== Data shown

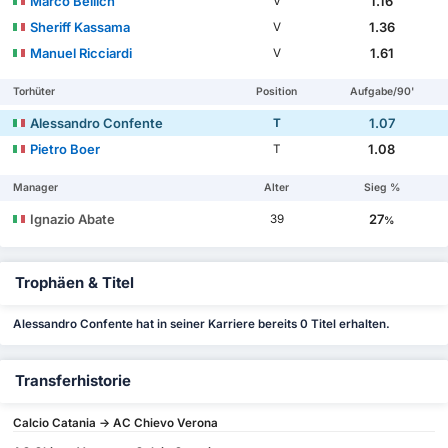
Marco Bellich
1.16
V
Sheriff Kassama
1.36
V
Manuel Ricciardi
1.61
V
Torhüter
Position
Aufgabe/90'
Alessandro Confente
1.07
T
Pietro Boer
1.08
T
Manager
Alter
Sieg %
Ignazio Abate
27
39
%
Trophäen & Titel
Alessandro Confente hat in seiner Karriere bereits 0 Titel erhalten.
Transferhistorie
Calcio Catania -> AC Chievo Verona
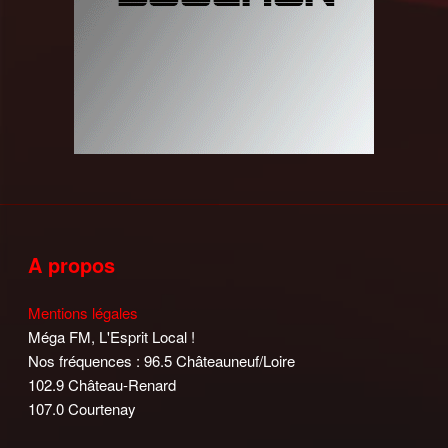
A propos
Mentions légales
Méga FM, L'Esprit Local !
Nos fréquences : 96.5 Châteauneuf/Loire
102.9 Château-Renard
107.0 Courtenay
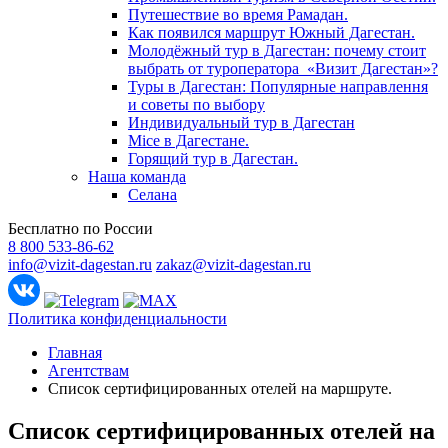
Путешествие во время Рамадан.
Как появился маршрут Южный Дагестан.
Молодёжный тур в Дагестан: почему стоит
выбрать от туроператора «Визит Дагестан»?
Туры в Дагестан: Популярные направлення
и советы по выбору
Индивидуальный тур в Дагестан
Mice в Дагестане.
Горящий тур в Дагестан.
Наша команда
Селана
Бесплатно по России
8 800 533-86-62
info@vizit-dagestan.ru
zakaz@vizit-dagestan.ru
Политика конфиденциальности
Главная
Агентствам
Список сертифицированных отелей на маршруте.
Список сертифицированных отелей на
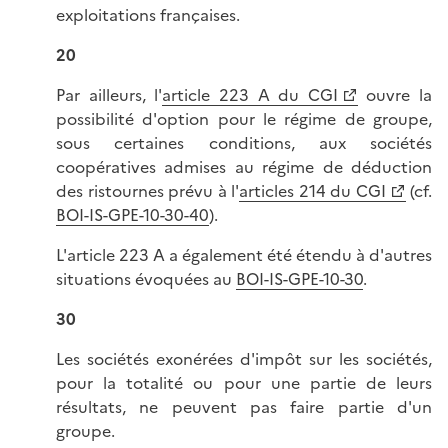
exploitations françaises.
20
Par ailleurs, l'
article 223 A du CGI
ouvre la
possibilité d'option pour le régime de groupe,
sous certaines conditions, aux sociétés
coopératives admises au régime de déduction
des ristournes prévu à l'
articles 214 du CGI
(cf.
BOI-IS-GPE-10-30-40
).
L'article 223 A a également été étendu à d'autres
situations évoquées au
BOI-IS-GPE-10-30
.
30
Les sociétés exonérées d'impôt sur les sociétés,
pour la totalité ou pour une partie de leurs
résultats, ne peuvent pas faire partie d'un
groupe.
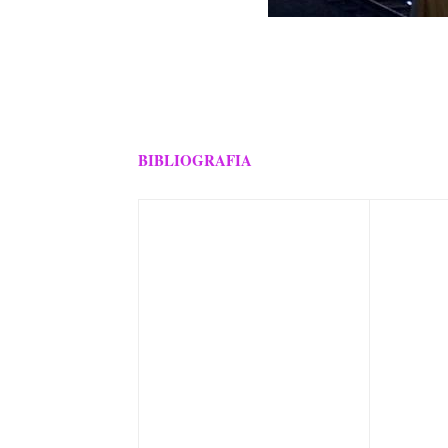
BIBLIOGRAFIA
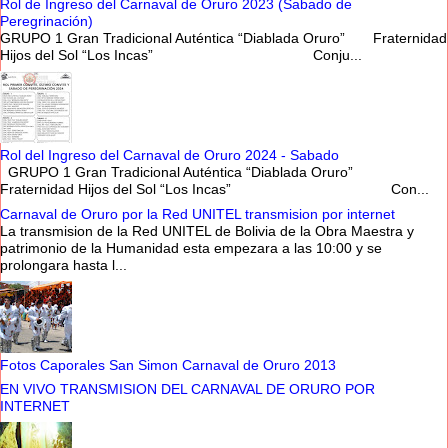
Rol de Ingreso del Carnaval de Oruro 2023 (Sabado de
Peregrinación)
GRUPO 1 Gran Tradicional Auténtica “Diablada Oruro” Fraternidad
Hijos del Sol “Los Incas” Conju...
Rol del Ingreso del Carnaval de Oruro 2024 - Sabado
GRUPO 1 Gran Tradicional Auténtica “Diablada Oruro”
Fraternidad Hijos del Sol “Los Incas” Con...
Carnaval de Oruro por la Red UNITEL transmision por internet
La transmision de la Red UNITEL de Bolivia de la Obra Maestra y
patrimonio de la Humanidad esta empezara a las 10:00 y se
prolongara hasta l...
Fotos Caporales San Simon Carnaval de Oruro 2013
EN VIVO TRANSMISION DEL CARNAVAL DE ORURO POR
INTERNET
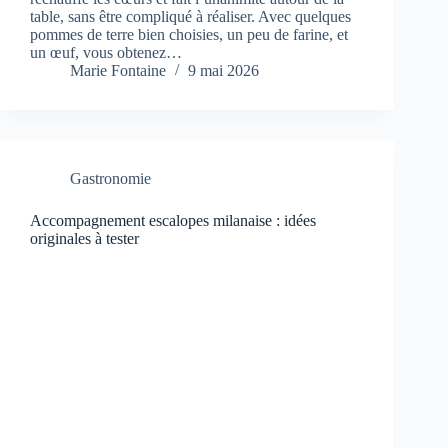
table, sans être compliqué à réaliser. Avec quelques
pommes de terre bien choisies, un peu de farine, et
un œuf, vous obtenez…
Marie Fontaine
9 mai 2026
Gastronomie
Accompagnement escalopes milanaise : idées
originales à tester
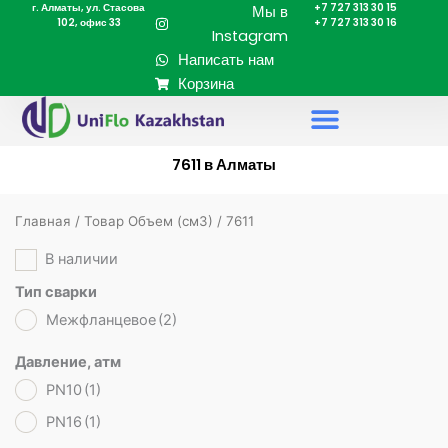
г. Алматы, ул. Стасова
+7 727 313 30 15
Перейти
Мы в
102, офис 33
+7 727 313 30 16
к
Instagram
содержимому
Написать нам
Корзина
7611 в Алматы
Главная
/ Товар Объем (cм3) / 7611
В наличии
Тип сварки
Межфланцевое
(2)
Давление, атм
PN10
(1)
PN16
(1)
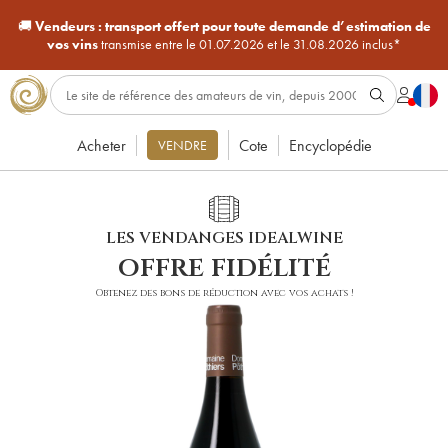
🚚
Vendeurs :
transport offert pour toute demande d’estimation de
vos vins
transmise entre le 01.07.2026 et le 31.08.2026 inclus*
Acheter
Cote
Encyclopédie
VENDRE
LES VENDANGES IDEALWINE
offre fidélité
Obtenez des bons de réduction avec vos achats !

====

## What is expected
Extract only the lines from the line containing "Les sociétés exonérées" through the final line of the records; keep both ends and drop every picture.

## Reply
Les sociétés exonérées d'impôt sur les sociétés,
pour la totalité ou pour une partie de leurs
résultats, ne peuvent pas faire partie d'un
groupe.
BIBLIOGRAFIA
Rol de Ingreso del Carnaval de Oruro 2023 (Sabado de
Peregrinación)
GRUPO 1 Gran Tradicional Auténtica “Diablada Oruro” Fraternidad
Hijos del Sol “Los Incas” Conju...
Rol del Ingreso del Carnaval de Oruro 2024 - Sabado
GRUPO 1 Gran Tradicional Auténtica “Diablada Oruro”
Fraternidad Hijos del Sol “Los Incas” Con...
Carnaval de Oruro por la Red UNITEL transmision por internet
La transmision de la Red UNITEL de Bolivia de la Obra Maestra y
patrimonio de la Humanidad esta empezara a las 10:00 y se
prolongara hasta l...
Fotos Caporales San Simon Carnaval de Oruro 2013
EN VIVO TRANSMISION DEL CARNAVAL DE ORURO POR
INTERNET
table, sans être compliqué à réaliser. Avec quelques
pommes de terre bien choisies, un peu de farine, et
un œuf, vous obtenez…
Marie Fontaine
9 mai 2026
Gastronomie
Accompagnement escalopes milanaise : idées
originales à tester
г. Алматы, ул. Стасова
+7 727 313 30 15
Перейти
Мы в
102, офис 33
+7 727 313 30 16
к
Instagram
содержимому
Написать нам
Корзина
7611 в Алматы
Главная
/ Товар Объем (cм3) / 7611
В наличии
Тип сварки
Межфланцевое
(2)
Давление, атм
PN10
(1)
PN16
(1)
🚚
Vendeurs :
transport offert pour toute demande d’estimation de
vos vins
transmise entre le 01.07.2026 et le 31.08.2026 inclus*
Acheter
Cote
Encyclopédie
VENDRE
LES VENDANGES IDEALWINE
offre fidélité
Obtenez des bons de réduction avec vos achats !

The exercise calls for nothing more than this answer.